[GOAL OF THE EXERCISE]:
Go through the entries below and retype them exactly, omitting each picture.

---

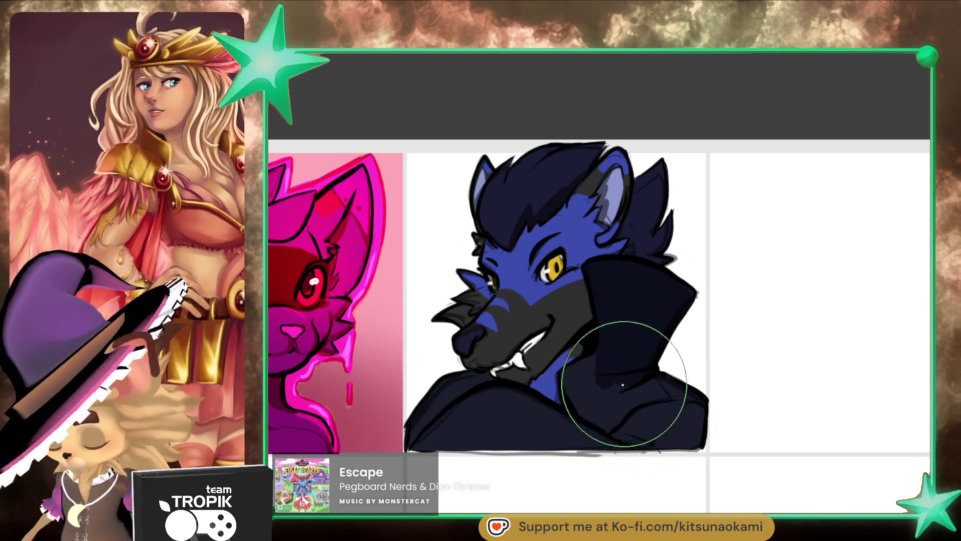
{"action": "key", "text": "bracketleft"}
{"action": "key", "text": "bracketleft"}
{"action": "key", "text": "bracketleft"}
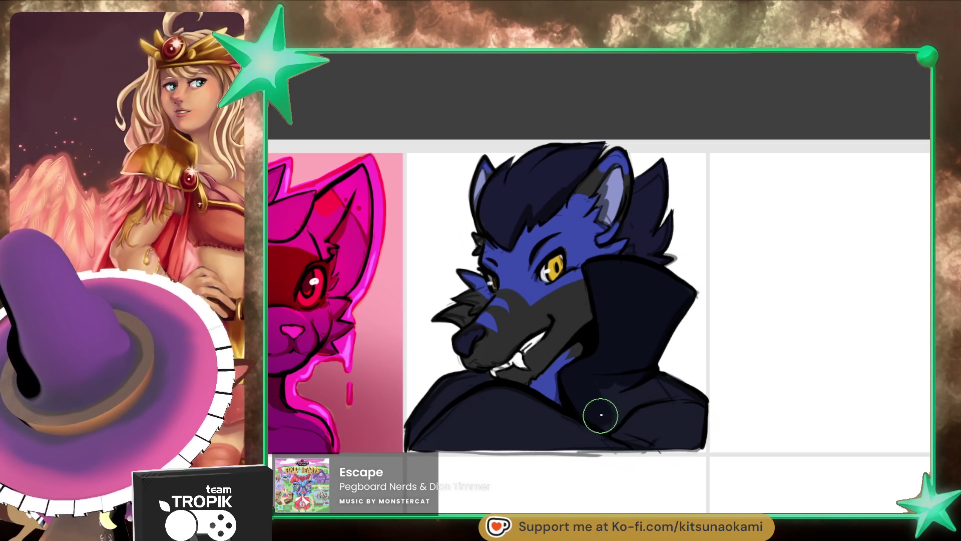
{"action": "key", "text": "bracketright"}
{"action": "key", "text": "bracketright"}
{"action": "key", "text": "bracketright"}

---

[EXERCISE SOLUTION]:
{"action": "key", "text": "bracketleft"}
{"action": "key", "text": "bracketleft"}
{"action": "key", "text": "bracketleft"}
{"action": "key", "text": "bracketright"}
{"action": "key", "text": "bracketright"}
{"action": "key", "text": "bracketright"}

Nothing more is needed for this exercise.